(Beginning of Data section)

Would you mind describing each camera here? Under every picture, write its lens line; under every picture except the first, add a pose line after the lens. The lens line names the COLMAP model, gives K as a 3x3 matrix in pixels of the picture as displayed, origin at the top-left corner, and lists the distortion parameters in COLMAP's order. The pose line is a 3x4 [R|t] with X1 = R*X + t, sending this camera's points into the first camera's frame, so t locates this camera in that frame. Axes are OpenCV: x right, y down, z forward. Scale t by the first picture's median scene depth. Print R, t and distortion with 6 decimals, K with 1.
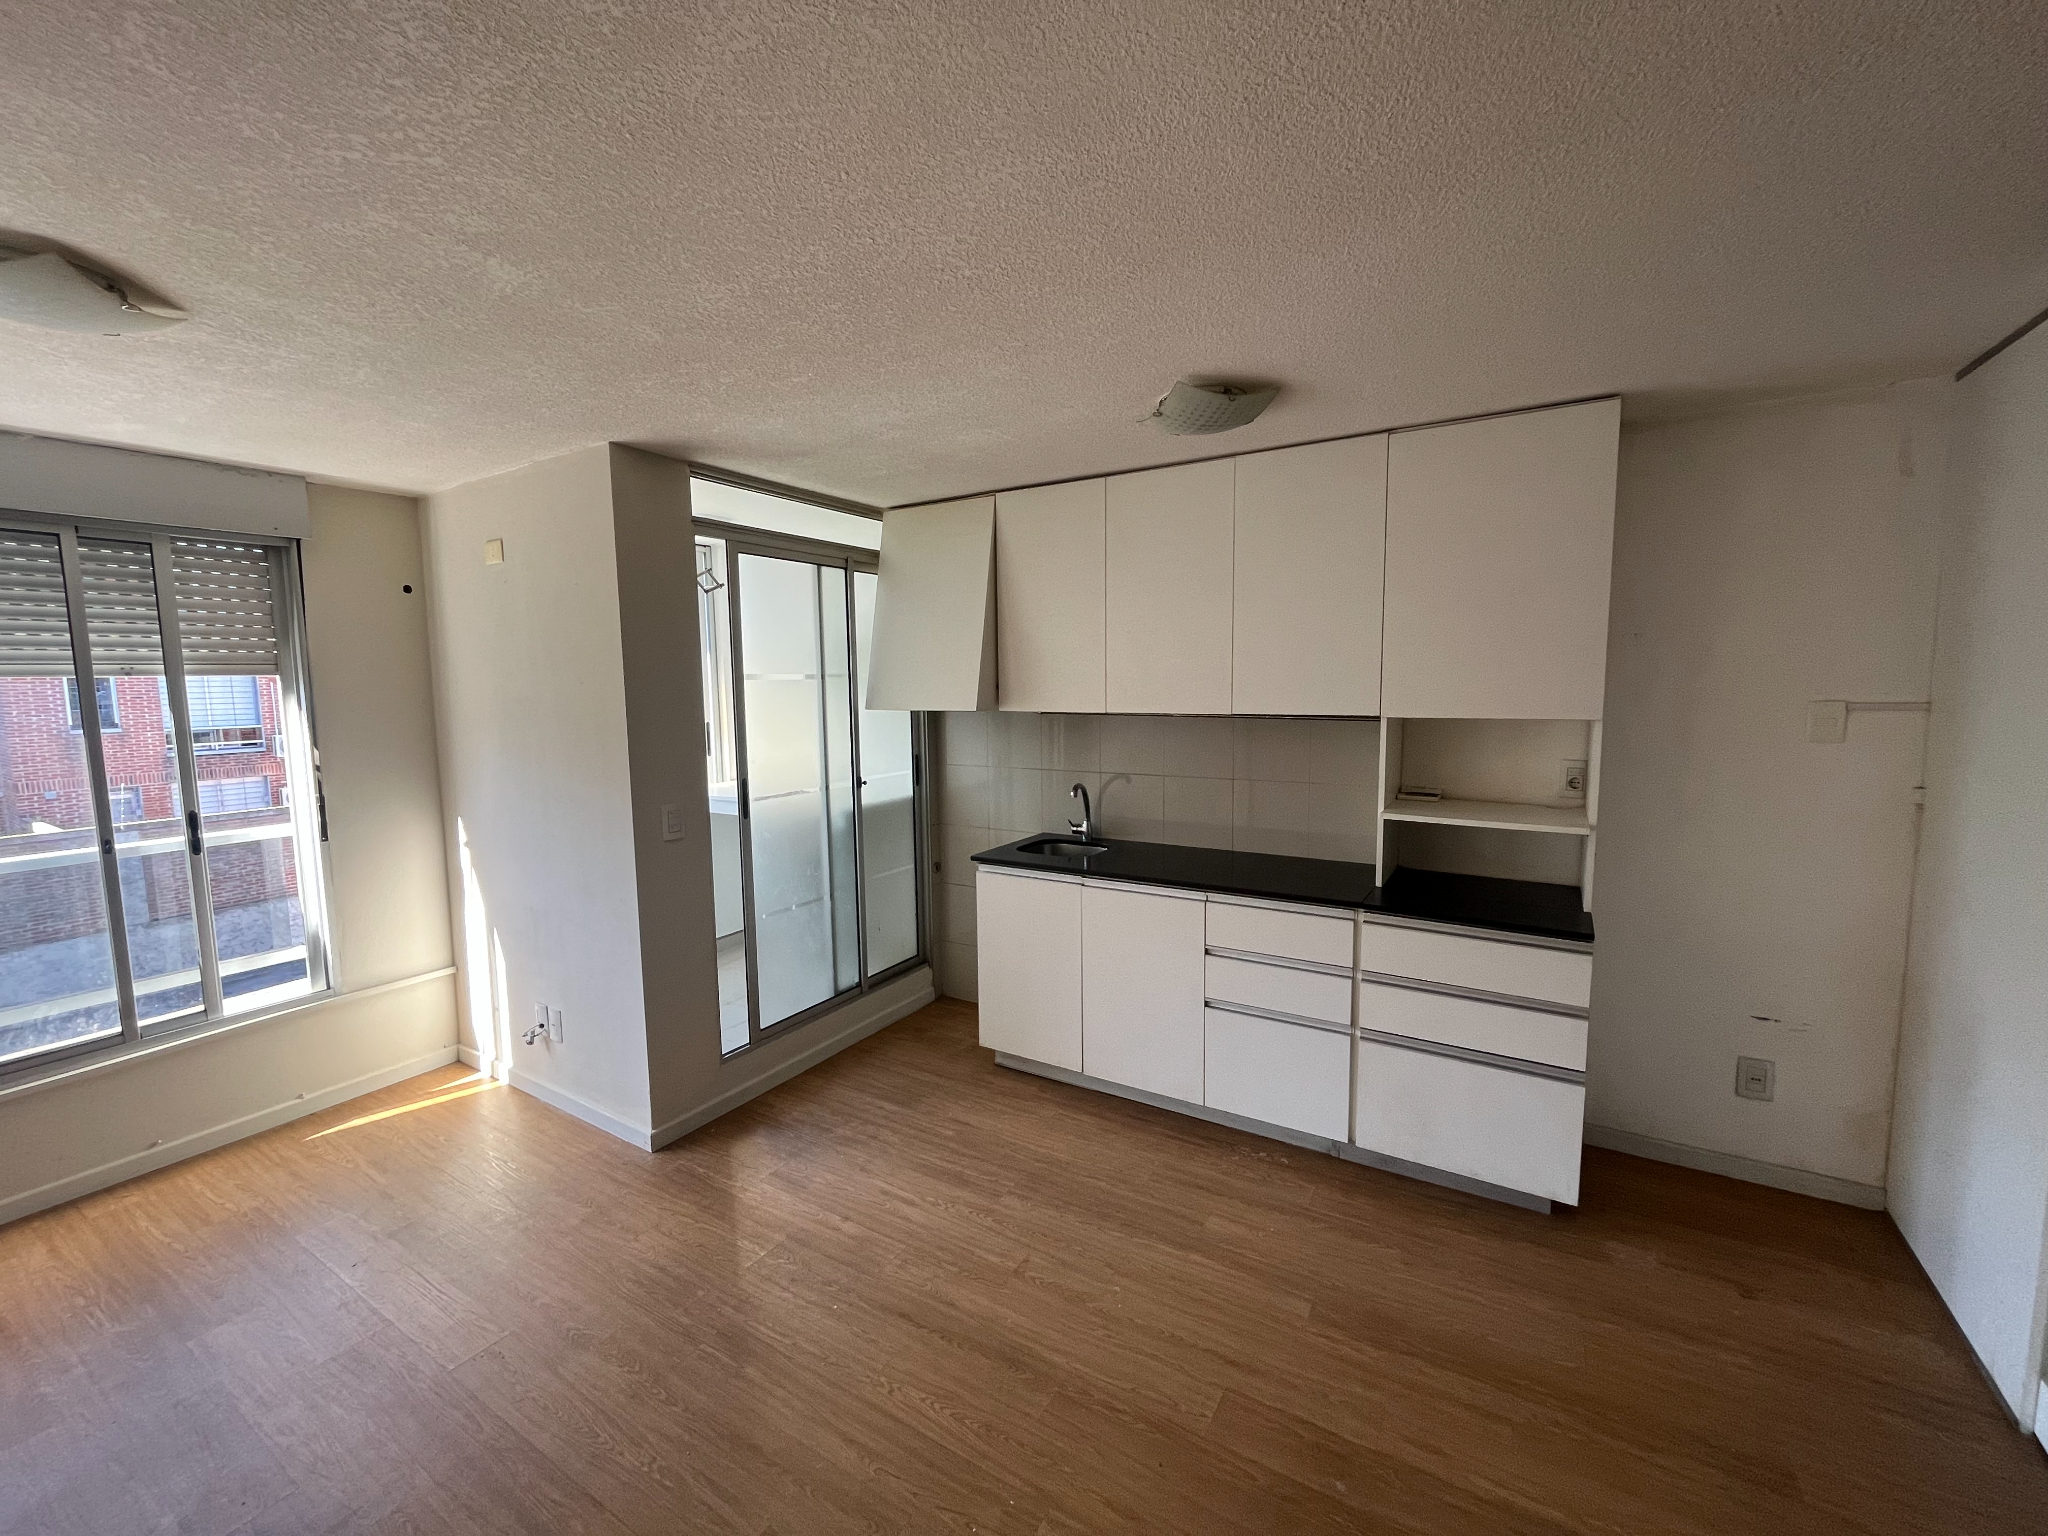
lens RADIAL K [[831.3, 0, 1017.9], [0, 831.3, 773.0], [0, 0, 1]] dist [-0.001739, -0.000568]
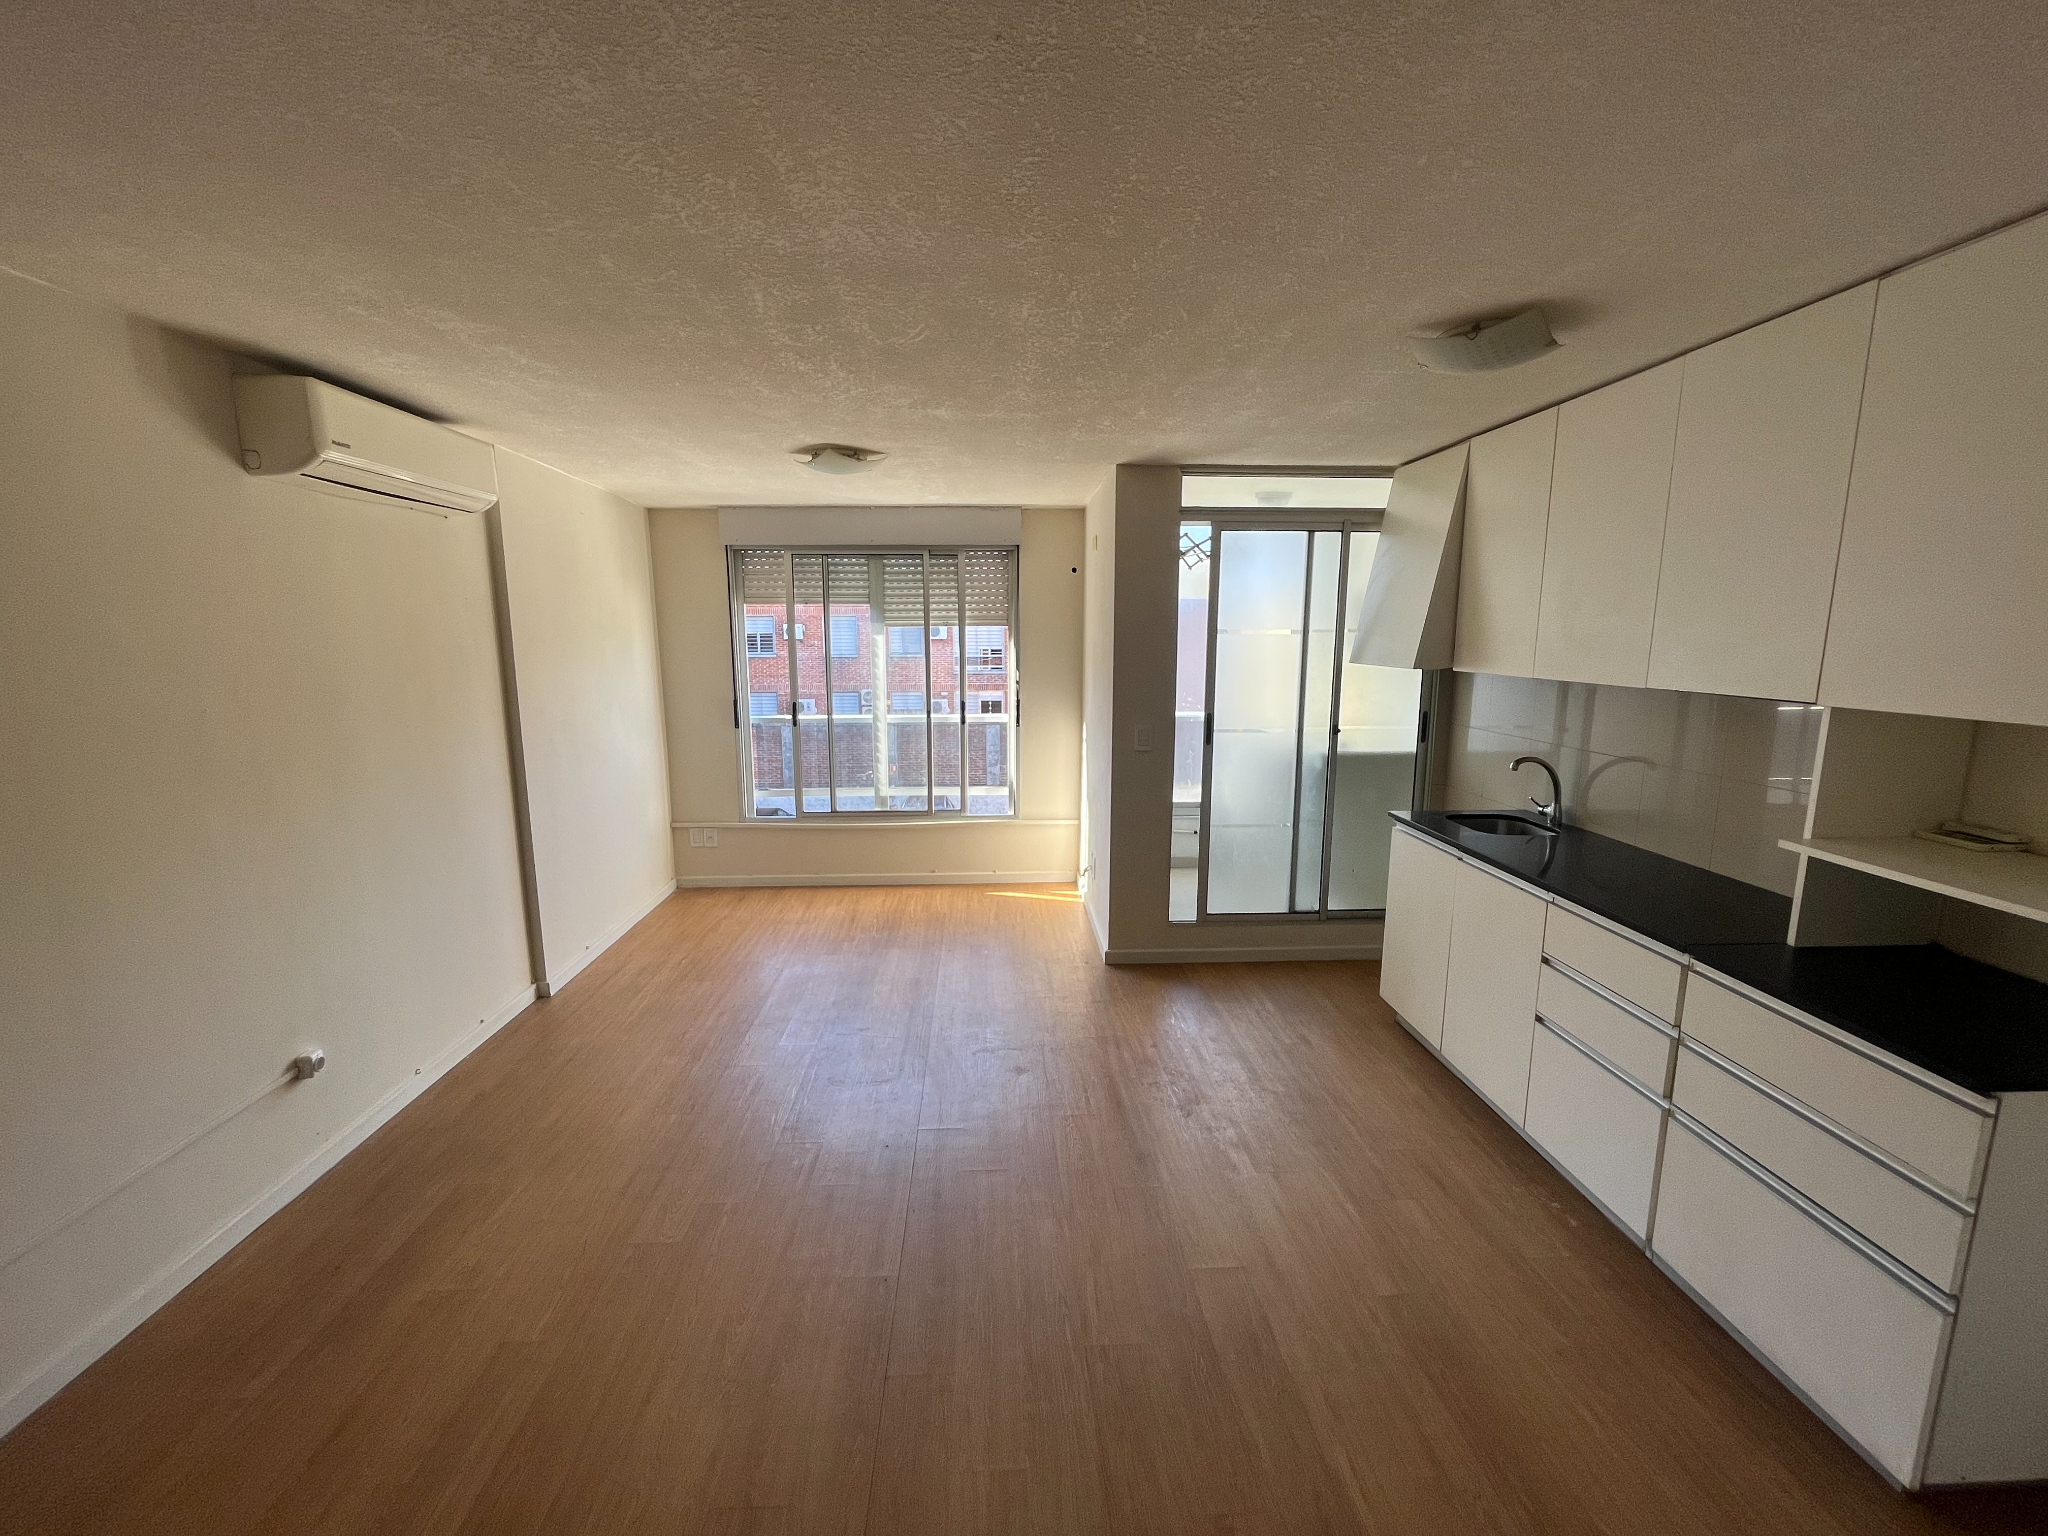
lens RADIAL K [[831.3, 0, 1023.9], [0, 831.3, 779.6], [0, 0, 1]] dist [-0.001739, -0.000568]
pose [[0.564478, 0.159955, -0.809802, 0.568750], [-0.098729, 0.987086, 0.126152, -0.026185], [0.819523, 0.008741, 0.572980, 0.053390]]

(End of Data section)

Work instructions: Repeat the listing word for word, and skip every picture it contains.

Exercise solution:
Would you mind describing each camera here? Under every picture, write its lens line; under every picture except the first, add a pose line after the lens. The lens line names the COLMAP model, gives K as a 3x3 matrix in pixels of the picture as displayed, origin at the top-left corner, and lists the distortion parameters in COLMAP's order. The pose line is a 3x4 [R|t] with X1 = R*X + t, sending this camera's points into the first camera's frame, so t locates this camera in that frame. Axes are OpenCV: x right, y down, z forward. Scale t by the first picture's median scene depth. Print R, t and distortion with 6 decimals, K with 1.
lens RADIAL K [[831.3, 0, 1017.9], [0, 831.3, 773.0], [0, 0, 1]] dist [-0.001739, -0.000568]
lens RADIAL K [[831.3, 0, 1023.9], [0, 831.3, 779.6], [0, 0, 1]] dist [-0.001739, -0.000568]
pose [[0.564478, 0.159955, -0.809802, 0.568750], [-0.098729, 0.987086, 0.126152, -0.026185], [0.819523, 0.008741, 0.572980, 0.053390]]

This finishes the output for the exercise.